In 2018, the noise complaints started again. The noise was verified by security and confirmed by other neighbours.
At the hearing, the condominium took the position that it acted reasonably in response to the complaints, reducing the noise from the neighbours, and the owner must expect some degree of noise from the neighbours. The owner argued that the condominium had acted oppressively towards her by unfairly disregarding her interests over the interests of her neighbour.
The court found that the owner had “no doubt…been subjected to loud noise from her neighbours…who appear to show a lack of consideration for [the owner’s] right to have a quiet home, particularly during the night.” The question for the court was whether the condominium had acted oppressively in responding to her complaints, and if so, what was the appropriate remedy?
The court said “no one is free of blame”. The neighbour was inconsiderate in making too much noise. The owner was aggressive and hostile toward the condominium’s staff and directors. She was entrenched in her position that there should be no talking on the balconies after 11 p.m and unwilling to accept other perspectives. There was no evidence of steps she had taken to mitigate the disturbances, such as wearing earplugs or acquiring a device, such as a humidifier or other item, to cover the noise.
The court found that, prior to 2018, the condominium should have done more to enforce against the noisy neighbour, such as “putting economic pressure on the neighbour for her to behave more appropriately late at night, such as by charging her for the condominium’s legal fees associated with the complaints.”
However, the court was satisfied that the condominium had not unfairly disregarded her interests because it responded quickly to the complaints and there were long gaps in time during which there were no complaints.
In the end, the court dismissed the owner’s application as it was not satisfied that the condominium acted oppressively toward her.
In reading the decision it was clear that the court was not pleased with the condominium’s refusal to disclose the terms of the agreement to the owner.
This case serves as a reminder for all parties involved to be reasonable. The neighbour ought to have been more considerate of the owner, especially at night. The owner ought to have been less aggressive and hostile toward the staff and directors. The condominium ought to applied more pressure to the neighbour to be considerate of the owner. As the court stated, no one was free of blame.
As far as the questions posed at the beginning of this post, it seems reasonable for a condominium to, at a minimum, send demand letters to the neighbour and charge those costs to the neighbour (if the condominium has adequate indemnification clauses in the declaration). Mediation, arbitration, or court would be reasonable next steps if the complaints continue.

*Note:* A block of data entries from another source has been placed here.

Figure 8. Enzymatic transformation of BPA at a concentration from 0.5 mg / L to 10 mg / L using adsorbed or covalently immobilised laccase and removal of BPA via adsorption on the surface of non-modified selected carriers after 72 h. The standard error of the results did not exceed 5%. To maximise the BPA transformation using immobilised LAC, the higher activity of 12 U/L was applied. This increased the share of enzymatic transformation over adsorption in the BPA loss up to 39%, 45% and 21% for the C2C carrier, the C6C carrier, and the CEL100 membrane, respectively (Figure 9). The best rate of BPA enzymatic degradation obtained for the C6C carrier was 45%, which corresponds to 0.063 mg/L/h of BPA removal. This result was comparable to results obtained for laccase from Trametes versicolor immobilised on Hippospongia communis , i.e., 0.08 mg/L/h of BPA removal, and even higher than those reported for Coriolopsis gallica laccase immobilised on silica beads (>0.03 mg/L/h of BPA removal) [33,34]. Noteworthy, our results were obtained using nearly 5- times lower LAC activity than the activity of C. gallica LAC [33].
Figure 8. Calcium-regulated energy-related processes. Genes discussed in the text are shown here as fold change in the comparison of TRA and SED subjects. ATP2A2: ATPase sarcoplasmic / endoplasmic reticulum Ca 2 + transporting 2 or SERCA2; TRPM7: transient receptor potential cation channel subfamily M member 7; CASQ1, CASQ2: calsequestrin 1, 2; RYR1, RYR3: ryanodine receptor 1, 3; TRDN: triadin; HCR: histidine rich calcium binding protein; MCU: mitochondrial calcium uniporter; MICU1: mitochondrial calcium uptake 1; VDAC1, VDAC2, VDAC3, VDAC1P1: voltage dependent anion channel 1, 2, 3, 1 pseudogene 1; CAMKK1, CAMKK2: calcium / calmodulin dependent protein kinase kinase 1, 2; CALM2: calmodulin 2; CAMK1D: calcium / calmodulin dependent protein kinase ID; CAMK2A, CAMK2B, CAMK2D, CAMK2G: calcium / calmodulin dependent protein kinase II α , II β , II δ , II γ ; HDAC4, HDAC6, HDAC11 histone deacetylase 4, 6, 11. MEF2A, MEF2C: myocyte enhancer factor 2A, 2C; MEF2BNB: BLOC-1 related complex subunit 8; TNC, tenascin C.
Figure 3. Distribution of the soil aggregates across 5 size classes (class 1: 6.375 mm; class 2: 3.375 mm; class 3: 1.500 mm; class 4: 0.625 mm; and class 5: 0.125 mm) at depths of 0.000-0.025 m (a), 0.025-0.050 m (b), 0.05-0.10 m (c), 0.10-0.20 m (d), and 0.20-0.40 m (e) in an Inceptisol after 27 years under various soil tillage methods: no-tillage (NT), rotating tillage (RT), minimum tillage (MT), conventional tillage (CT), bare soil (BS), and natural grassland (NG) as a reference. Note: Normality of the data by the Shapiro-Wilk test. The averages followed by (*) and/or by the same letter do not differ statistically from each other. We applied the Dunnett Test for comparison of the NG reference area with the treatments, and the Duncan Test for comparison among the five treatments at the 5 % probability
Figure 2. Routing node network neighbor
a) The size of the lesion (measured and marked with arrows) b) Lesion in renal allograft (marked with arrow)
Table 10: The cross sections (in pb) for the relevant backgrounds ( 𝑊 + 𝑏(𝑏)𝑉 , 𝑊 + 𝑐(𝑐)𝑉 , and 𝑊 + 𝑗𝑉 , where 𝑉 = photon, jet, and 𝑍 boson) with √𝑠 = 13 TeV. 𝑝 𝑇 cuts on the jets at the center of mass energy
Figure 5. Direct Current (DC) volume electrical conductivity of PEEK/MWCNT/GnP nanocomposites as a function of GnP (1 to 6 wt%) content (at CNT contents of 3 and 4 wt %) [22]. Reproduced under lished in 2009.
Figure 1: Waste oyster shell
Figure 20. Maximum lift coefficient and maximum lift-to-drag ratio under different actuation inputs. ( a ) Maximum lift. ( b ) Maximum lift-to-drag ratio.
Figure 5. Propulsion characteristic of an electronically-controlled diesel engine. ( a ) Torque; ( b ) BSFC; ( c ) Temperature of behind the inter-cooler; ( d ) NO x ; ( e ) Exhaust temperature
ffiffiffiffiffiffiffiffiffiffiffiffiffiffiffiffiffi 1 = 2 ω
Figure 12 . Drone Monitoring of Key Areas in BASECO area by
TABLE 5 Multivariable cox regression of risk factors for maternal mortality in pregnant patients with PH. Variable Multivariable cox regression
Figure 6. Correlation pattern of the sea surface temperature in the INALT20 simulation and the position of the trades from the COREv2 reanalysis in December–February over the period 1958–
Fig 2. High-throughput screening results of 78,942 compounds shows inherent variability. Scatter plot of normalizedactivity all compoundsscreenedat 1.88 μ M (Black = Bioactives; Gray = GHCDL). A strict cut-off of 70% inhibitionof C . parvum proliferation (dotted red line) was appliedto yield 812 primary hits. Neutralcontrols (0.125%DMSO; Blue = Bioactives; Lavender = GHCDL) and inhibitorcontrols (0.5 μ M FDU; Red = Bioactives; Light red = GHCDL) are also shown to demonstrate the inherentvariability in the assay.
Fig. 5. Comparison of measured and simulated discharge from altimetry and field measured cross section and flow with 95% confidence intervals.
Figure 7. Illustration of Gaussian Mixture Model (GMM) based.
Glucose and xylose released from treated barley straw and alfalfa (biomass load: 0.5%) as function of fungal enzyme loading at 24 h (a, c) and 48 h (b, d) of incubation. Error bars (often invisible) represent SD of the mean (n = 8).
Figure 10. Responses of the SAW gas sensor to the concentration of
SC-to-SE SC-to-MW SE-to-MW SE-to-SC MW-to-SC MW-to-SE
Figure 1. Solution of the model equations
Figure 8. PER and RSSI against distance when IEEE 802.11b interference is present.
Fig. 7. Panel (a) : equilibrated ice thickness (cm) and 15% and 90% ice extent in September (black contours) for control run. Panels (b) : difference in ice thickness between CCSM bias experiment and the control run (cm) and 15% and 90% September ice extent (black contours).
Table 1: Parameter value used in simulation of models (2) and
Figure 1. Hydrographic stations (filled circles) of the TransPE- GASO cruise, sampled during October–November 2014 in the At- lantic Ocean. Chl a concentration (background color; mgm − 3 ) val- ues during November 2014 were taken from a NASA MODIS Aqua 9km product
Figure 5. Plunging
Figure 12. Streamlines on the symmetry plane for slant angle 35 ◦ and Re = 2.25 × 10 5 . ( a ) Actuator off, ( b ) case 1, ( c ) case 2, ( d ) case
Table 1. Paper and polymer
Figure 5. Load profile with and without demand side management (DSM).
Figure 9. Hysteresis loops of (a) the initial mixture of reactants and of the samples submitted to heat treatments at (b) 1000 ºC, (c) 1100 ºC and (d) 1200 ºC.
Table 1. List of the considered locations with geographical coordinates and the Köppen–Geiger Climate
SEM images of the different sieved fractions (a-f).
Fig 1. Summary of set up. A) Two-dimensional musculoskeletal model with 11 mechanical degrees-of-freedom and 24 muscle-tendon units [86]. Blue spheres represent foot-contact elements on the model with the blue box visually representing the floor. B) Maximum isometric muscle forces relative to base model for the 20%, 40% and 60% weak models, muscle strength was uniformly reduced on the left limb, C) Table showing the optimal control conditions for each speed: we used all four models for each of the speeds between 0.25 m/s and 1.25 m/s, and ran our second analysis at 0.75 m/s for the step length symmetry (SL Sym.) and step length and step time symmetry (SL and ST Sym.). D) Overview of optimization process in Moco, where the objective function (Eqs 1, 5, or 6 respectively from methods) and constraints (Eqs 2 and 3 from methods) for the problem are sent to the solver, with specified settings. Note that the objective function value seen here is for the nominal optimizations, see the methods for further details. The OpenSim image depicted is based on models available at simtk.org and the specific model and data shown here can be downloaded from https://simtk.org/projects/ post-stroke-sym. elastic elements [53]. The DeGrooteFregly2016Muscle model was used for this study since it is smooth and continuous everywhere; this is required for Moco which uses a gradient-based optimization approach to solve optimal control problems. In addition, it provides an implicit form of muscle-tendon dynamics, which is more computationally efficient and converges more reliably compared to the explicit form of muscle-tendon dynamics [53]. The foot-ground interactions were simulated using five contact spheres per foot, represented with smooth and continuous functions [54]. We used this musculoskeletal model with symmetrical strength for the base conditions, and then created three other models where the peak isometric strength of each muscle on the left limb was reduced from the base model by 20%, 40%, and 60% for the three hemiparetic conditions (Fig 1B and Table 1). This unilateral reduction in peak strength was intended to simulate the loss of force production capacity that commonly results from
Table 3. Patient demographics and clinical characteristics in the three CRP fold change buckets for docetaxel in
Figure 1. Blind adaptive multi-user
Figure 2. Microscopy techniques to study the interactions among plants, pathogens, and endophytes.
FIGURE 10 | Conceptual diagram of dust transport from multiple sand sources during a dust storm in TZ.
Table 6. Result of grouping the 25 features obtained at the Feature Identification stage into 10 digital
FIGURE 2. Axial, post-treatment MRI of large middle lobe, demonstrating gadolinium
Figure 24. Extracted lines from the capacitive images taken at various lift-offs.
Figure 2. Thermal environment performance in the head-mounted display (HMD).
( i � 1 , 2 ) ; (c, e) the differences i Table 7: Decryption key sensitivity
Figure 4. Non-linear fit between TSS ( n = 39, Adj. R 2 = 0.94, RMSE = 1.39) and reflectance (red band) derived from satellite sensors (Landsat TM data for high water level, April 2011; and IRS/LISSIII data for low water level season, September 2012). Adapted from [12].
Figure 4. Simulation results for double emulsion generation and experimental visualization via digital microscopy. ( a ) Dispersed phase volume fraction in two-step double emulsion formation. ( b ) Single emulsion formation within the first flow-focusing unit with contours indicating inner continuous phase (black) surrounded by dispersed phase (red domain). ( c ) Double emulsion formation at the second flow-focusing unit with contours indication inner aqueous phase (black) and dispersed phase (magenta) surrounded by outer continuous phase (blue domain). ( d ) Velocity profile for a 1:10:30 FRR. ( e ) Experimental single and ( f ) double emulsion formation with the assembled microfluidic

The case is available on CanLii if you would like to read it. You can find it here: https://www.canlii.org/en/on/onsc/doc/2020/2020onsc1262/2020onsc1262.pdf
https://bit.ly/2ZzyQXo

“There was no evidence of steps she had taken to mitigate the disturbances, such as wearing earplugs or acquiring a device, such as a humidifier or other item, to cover the noise.”
“the condominium should have done more to enforce against the noisy neighbour, such as “‘putting economic pressure on the neighbour for her to behave more appropriately late at night, such as by charging her for the condominium’s legal fees associated with the complaints.”’
These comments from the judge surprise me. Do victims of excessive noise need to wear earplugs or buy items to mitigate excessive noise to show that they are acting in good faith?
The second comment is interesting as he suggests that the condo corporation should have used legal costs to put economic pressure on the noisy neighbour.
—H. Marshall
The new video cameras are now so cheap that everyone should have one.
I have four Bing cameras watching my detached house.